In response to the electricity-wildfire challenge, electric utilities have begun conducting wildfire mitigation plans, comprised of many short- and long-term strategies. One such strategy is called Public Safety Power Shutoffs, a policy in which utilities de-energize high risk powerlines to avoid sparking a fire. While this strategy is relatively new, with adoption really picking up in 2019, it has become very widespread. At times in 2019 and 2020, up to 1 million customers were without power and these outage can last up to days at a time. While the utilities are making this risk-mitigation decision, the costs are borne by their customers. The costs and the effectiveness of this strategy are largely unknown.

What it does

In this study, I seek to answer the following questions:

  1. What is the cost to different economic sectors, regions, and households of these power shutoffs?
  2. How does the cost of this mitigation strategy compare to that of fires?
  3. What are the benefits in terms of avoided fire losses?

How we built it

This project relied on data from the California Public Utilities Commission on power shutoffs and fires that may have occurred without the shutoffs, as well as economic models built by the authors and other collaborators. We evaluated the tradeoffs using 4 steps:

  1. Estimating the reduction in power due to shutoffs
  2. Model the economic impact of the shutoffs to customer classes, sectors, and regions
  3. Model the economic impact of capital stock losses of wildfires that did occur in 2019
  4. Model the impact of losses due to fires that would have occurred without the shutoffs

Challenges we ran into

Working with real data is challenging and very time consuming! There were two major data set-backs with this project. First, we are working with data collected by the CPUC on number of customers impacted by shutoffs. However, this data lacked KEY geographic identifiers. We were able to infer the zipcode of the customer based on additional information in outage reports and some very time-consuming location searches.
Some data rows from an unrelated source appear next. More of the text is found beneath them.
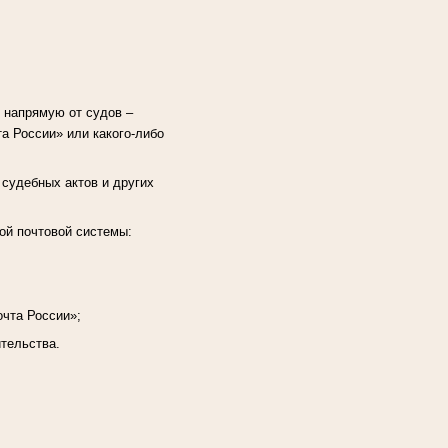
 напрямую от судов –
а России» или какого-либо
 судебных актов и других
ой почтовой системы:
очта России»;
ительства.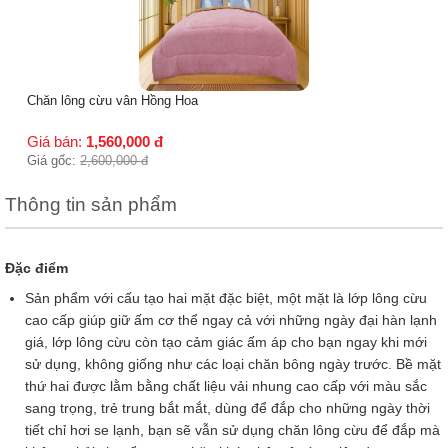
Chăn lông cừu vân Hồng Hoa
Giá bán:
1,560,000
đ
Giá gốc:
2,600,000
đ
Thông tin sản phẩm
Đặc điểm
Sản phẩm với cấu tạo hai mặt đặc biệt, một mặt là lớp lông cừu
cao cấp giúp giữ ấm cơ thể ngay cả với những ngày đại hàn lạnh
giá, lớp lông cừu còn tạo cảm giác ấm áp cho bạn ngay khi mới
sử dụng, không giống như các loại chăn bông ngày trước. Bề mặt
thứ hai được lằm bằng chất liệu vải nhung cao cấp với màu sắc
sang trọng, trẻ trung bắt mắt, dùng để đắp cho những ngày thời
tiết chỉ hơi se lạnh, bạn sẽ vẫn sử dụng chăn lông cừu để đắp mà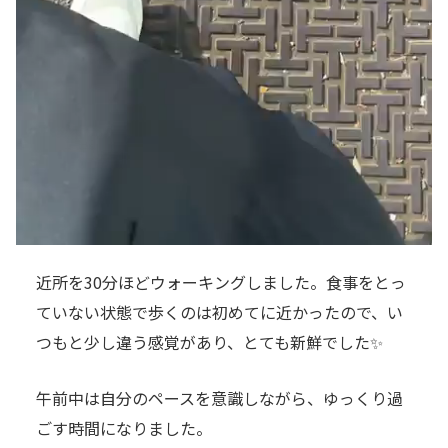
近所を30分ほどウォーキングしました。食事をとっ
ていない状態で歩くのは初めてに近かったので、い
つもと少し違う感覚があり、とても新鮮でした✨
午前中は自分のペースを意識しながら、ゆっくり過
ごす時間になりました。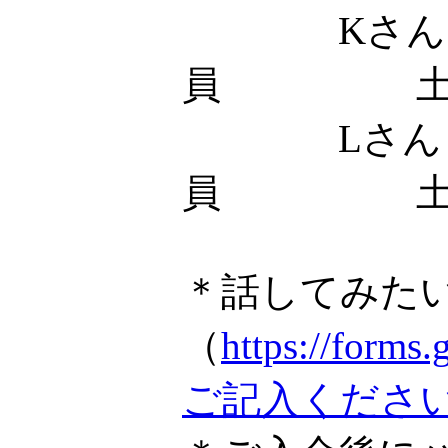
Kさん
員 土
Lさん
員 土
＊話してみた
（
https://fo
ご記入くださ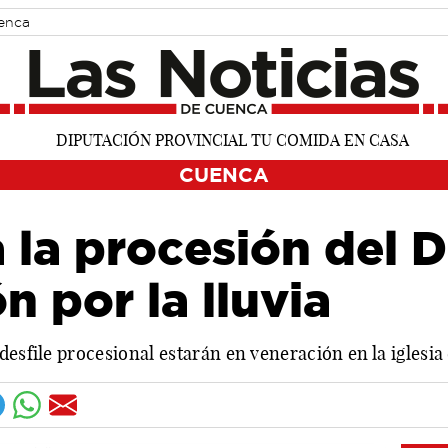
uenca
CUENCA
 la procesión del 
n por la lluvia
desfile procesional estarán en veneración en la iglesi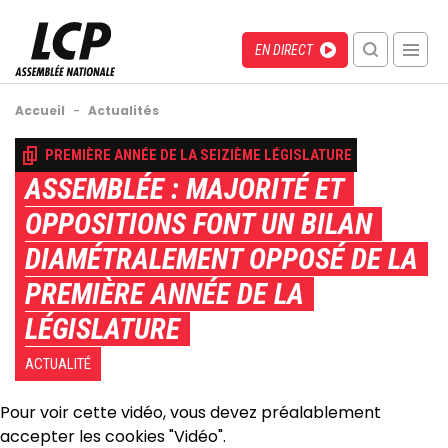
Aller
au
Menu
Direct
EN DIRECT
contenu
recherche
principal
mobile
Fil
Accueil
-
Actualités
d'Ariane
Back
PREMIÈRE ANNÉE DE LA SEIZIÈME LÉGISLATURE
to
ASSEMBLÉE : MAJORITÉ ET
top
OPPOSITIONS FONT UN BILAN
DIAMÉTRALEMENT OPPOSÉ DE LA
PREMIÈRE ANNÉE DE LA
LÉGISLATURE
ACTUALITÉ
Pour voir cette vidéo, vous devez préalablement
accepter les cookies "Vidéo".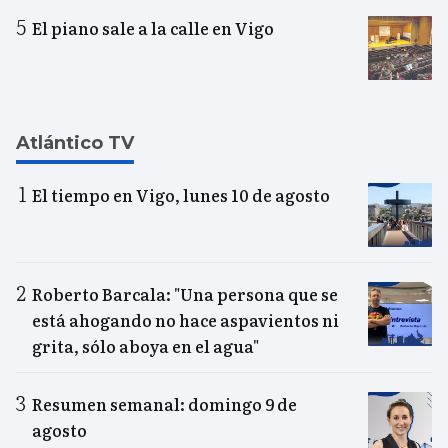
El piano sale a la calle en Vigo
Atlántico TV
El tiempo en Vigo, lunes 10 de agosto
Roberto Barcala: "Una persona que se
está ahogando no hace aspavientos ni
grita, sólo aboya en el agua"
Resumen semanal: domingo 9 de
agosto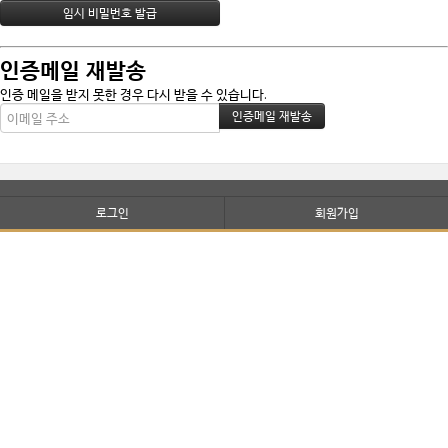
인증메일 재발송
인증 메일을 받지 못한 경우 다시 받을 수 있습니다.
로그인
회원가입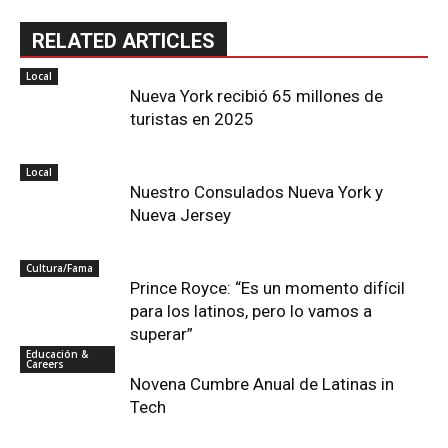
RELATED ARTICLES
Local
Nueva York recibió 65 millones de
turistas en 2025
Local
Nuestro Consulados Nueva York y
Nueva Jersey
Cultura/Fama
Prince Royce: “Es un momento difícil
para los latinos, pero lo vamos a
superar”
Educación &
Careers
Novena Cumbre Anual de Latinas in
Tech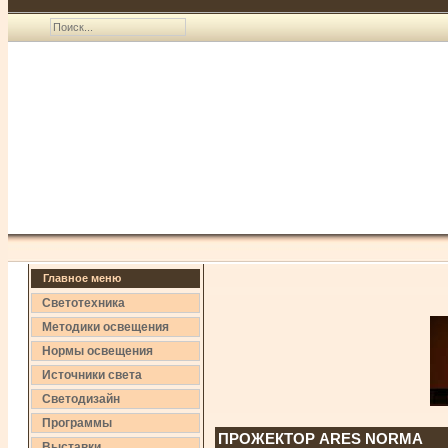
Главное меню
Светотехника
Методики освещения
Нормы освещения
Источники света
Светодизайн
Программы
ПРОЖЕКТОР ARES NORMA
Выставки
To assess the impact of fires that would have occurred without the shutoffs, we use publicly-available simulation reports produced by a private consulting company for the CPUC. We were hoping to work with this company to get actual data, but are instead taking the results from their report. This requires converting PDF maps to spatially-explicit .geotiffs. Another largely manual step.

What's next for Power or fire? A cost-benefit analysis of PSPS

We are still completing the analysis. We hope that the results can inform public utility regulation and policy-planning on cost-effective strategies for addressing the wildfire challenge.